I do it quite often, in pubs I use regulary, also where I’ve received over and above normal service, or sometimes mega crowded pubs where I’ve wanted to be served before others in the future.
- I believe that the OP in the other thread would have seen the word “sometimes” in the first post on the matter, seen the words “certainly not bar staff” in the second, and then before you started this thread seen the clarification that it was something that happened with regular customers. She didn’t need to “assume the qualification”. It was clearly made. To have taken one point, which was *not *stated, from SciFiSam’s first post, but ignored the point which *was *explicitly stated, seems like something only someone with reading comprehension difficulties would do. I do not have the impression that the OP of the other thread is such a person.
- As I pointed out previously, before you started this thread the clarification had already been offered. It has been reiterated by every person since then. Certainly as time goes on, the consensus grows, but no-one seems to have had any problem comprehending it from the start apart from you. Your investigation mystifies me because the clarification you wanted was already there. And because it’s such a pointless thing to get so exercised over. No bar person is going to be offended if you offer them a drink, whether you’re a regular, an awkward-orderer, a big spender or just a well-meaning American. It simply wasn’t important enough to make a big deal of it - to any of us - when the main advice was not to leave the money on the table: the explicitly stated point of the first post.
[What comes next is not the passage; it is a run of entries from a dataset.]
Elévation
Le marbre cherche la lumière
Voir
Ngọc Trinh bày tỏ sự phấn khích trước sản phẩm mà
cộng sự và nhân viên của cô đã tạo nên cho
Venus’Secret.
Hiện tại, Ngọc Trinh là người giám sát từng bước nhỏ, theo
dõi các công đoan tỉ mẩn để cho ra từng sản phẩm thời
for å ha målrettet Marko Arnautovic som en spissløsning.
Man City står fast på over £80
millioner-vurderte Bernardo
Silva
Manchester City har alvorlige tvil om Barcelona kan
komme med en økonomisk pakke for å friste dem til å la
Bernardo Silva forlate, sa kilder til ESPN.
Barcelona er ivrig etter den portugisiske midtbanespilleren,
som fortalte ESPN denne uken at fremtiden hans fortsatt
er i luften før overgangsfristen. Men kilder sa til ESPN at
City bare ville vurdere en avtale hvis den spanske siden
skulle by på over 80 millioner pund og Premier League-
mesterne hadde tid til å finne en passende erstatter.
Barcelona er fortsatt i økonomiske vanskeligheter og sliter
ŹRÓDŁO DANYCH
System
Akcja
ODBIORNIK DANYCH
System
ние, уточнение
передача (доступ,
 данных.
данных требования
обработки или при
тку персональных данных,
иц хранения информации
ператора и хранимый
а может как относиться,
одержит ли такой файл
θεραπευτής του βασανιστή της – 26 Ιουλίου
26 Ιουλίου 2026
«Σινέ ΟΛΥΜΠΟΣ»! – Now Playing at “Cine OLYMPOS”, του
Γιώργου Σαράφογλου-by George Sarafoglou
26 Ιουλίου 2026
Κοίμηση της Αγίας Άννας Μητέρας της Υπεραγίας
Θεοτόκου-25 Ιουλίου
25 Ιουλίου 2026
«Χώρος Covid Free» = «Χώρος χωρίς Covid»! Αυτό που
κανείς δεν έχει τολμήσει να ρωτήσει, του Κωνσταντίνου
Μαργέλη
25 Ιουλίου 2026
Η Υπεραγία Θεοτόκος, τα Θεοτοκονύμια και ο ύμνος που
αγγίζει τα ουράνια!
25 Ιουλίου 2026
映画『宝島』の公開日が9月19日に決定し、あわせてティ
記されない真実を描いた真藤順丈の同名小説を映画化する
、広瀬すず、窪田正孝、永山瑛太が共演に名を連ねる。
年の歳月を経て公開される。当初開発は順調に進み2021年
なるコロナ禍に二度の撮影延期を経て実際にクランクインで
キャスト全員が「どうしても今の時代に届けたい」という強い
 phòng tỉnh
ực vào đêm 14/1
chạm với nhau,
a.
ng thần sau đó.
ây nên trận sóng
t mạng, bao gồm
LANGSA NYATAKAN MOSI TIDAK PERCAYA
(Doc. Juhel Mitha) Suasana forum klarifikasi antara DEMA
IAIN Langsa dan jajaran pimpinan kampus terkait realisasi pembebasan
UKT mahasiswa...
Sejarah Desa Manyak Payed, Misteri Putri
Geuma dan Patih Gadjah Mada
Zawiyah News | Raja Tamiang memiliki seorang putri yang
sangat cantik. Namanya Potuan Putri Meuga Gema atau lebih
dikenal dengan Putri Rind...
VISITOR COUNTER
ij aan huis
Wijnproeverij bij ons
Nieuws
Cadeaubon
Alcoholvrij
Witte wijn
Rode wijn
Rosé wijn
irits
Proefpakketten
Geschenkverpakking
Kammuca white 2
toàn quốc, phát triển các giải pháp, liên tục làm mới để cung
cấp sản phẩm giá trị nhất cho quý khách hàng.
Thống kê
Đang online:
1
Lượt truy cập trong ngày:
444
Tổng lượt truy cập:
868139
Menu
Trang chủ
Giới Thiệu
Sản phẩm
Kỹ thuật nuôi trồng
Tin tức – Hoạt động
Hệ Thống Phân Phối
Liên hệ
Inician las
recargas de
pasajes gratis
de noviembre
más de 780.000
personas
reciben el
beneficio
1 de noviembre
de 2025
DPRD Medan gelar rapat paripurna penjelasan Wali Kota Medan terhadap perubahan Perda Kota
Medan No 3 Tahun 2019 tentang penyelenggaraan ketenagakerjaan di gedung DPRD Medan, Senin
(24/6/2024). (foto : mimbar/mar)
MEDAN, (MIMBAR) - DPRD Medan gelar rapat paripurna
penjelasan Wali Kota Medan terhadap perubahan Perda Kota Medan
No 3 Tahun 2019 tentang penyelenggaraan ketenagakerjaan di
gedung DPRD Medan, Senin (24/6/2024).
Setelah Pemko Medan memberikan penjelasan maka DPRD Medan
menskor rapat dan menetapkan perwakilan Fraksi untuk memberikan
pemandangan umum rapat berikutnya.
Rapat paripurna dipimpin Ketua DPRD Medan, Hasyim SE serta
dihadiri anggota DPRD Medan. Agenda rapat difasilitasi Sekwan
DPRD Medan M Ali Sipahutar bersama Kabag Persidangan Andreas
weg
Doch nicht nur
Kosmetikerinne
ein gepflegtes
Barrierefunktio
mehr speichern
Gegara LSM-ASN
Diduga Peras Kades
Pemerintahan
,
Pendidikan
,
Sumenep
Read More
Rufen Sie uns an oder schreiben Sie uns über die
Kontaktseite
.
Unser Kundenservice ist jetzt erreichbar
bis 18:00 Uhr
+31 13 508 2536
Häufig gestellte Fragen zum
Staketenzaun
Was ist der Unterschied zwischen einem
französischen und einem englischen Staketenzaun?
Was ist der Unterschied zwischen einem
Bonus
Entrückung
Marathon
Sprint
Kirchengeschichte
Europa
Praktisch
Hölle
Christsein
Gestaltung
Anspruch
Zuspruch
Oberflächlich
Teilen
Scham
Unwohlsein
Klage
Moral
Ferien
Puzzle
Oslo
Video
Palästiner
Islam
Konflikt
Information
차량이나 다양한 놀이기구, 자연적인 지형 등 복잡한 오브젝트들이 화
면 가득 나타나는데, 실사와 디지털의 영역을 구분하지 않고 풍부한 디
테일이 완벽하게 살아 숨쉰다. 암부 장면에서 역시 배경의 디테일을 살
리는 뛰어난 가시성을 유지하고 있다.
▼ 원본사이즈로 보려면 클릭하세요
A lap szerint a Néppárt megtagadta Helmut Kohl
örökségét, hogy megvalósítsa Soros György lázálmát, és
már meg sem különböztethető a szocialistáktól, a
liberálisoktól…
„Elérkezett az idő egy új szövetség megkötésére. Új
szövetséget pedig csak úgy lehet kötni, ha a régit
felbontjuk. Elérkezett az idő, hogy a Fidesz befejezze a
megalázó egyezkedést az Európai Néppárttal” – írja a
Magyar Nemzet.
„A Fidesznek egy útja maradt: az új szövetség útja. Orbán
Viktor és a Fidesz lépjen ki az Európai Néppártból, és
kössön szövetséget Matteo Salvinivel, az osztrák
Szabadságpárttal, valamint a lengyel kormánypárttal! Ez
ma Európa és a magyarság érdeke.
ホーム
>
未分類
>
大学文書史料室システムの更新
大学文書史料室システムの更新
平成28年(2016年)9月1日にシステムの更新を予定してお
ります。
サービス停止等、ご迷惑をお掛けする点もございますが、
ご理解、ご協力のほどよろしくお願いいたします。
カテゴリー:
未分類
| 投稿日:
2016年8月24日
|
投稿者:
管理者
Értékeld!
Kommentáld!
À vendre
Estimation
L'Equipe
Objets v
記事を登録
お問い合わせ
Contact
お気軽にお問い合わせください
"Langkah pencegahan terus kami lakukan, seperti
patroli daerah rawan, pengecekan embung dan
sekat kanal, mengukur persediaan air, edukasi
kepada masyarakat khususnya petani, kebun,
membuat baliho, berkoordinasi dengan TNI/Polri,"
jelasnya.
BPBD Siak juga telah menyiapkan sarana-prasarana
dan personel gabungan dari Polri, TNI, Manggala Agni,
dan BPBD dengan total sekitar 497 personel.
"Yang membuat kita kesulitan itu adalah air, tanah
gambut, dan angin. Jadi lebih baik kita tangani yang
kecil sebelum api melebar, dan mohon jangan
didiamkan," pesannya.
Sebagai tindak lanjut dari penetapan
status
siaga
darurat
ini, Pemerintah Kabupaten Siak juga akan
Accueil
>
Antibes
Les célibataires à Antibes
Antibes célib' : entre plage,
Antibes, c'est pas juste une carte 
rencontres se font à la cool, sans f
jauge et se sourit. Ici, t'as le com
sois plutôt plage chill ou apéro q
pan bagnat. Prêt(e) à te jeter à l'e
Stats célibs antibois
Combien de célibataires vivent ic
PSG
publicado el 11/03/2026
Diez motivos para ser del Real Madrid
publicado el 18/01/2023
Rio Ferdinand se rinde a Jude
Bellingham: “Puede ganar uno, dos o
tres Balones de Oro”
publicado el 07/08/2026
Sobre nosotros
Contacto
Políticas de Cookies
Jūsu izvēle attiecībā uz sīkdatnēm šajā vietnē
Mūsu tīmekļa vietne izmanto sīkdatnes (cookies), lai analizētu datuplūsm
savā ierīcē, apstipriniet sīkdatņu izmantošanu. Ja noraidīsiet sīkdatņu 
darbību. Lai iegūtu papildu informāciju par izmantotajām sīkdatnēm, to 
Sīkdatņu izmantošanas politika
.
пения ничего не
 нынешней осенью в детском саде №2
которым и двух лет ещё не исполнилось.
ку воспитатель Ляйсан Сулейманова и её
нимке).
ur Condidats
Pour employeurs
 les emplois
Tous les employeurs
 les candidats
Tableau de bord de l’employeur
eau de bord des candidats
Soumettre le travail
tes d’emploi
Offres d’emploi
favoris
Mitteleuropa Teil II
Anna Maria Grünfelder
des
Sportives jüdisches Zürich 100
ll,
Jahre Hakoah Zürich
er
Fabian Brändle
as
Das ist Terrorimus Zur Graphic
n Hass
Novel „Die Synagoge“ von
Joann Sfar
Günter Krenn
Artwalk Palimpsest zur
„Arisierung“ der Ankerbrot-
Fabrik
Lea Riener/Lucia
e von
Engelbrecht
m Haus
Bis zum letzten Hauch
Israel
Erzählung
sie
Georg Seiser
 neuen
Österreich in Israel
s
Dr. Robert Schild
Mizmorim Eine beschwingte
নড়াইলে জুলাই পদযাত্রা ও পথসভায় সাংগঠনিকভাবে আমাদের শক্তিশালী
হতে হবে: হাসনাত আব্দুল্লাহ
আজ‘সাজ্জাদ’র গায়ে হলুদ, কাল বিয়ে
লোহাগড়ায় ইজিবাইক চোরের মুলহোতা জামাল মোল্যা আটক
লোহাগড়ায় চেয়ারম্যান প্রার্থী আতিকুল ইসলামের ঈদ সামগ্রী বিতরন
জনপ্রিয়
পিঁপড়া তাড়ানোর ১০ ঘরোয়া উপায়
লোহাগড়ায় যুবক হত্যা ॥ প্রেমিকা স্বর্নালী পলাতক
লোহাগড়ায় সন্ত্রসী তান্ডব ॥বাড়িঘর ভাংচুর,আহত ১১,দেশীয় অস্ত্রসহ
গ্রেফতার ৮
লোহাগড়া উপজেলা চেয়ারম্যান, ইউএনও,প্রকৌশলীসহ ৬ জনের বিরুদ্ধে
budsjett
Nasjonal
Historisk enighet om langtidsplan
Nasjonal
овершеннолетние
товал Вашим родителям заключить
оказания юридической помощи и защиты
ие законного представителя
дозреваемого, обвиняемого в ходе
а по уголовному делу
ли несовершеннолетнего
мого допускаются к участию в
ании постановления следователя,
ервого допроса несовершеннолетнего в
- Are you suggesting that I’m somehow losing and you’re somehow winning? I didn’t realise this was that sort of thing. How childish. I thought we were just hashing it out (similar to many a conversation to be had in pubs, to give you an impression of how I was approaching it), but if that’s how you’re feeling, I’ll leave you to your distasteful determination to be right.
[Incidentally, do you really want to cast yourself in the role of delusional rapist? That seems… odd.]
I can’t offer a firsthand opinion on the topic, as I don’t visit bars/pubs often, here in the US or in Britain.
But I am a historian and I remember reading about how ye olde bartenders handled the matter of patrons offering to buy them a drink – a practice that I gathered was not uncommon in the US the era of the late 1800s to early 1900s, or thereabouts.
The barkeep, who was not supposed to drink, would say something like, “Well, that’s might generous of you, Clem, but I’m not feeling very thirsty just now. But I’d be delighted to take you up on your offer in the form of one of these lovely cee-gars!” Whereupon the bartender added the cigar price to the patron’s tab and smoked or pocketed his “tip” for later consumption. Every bar of the era stocked and sold cigars, and presumably all men smoked them, so it was probably a pretty good system.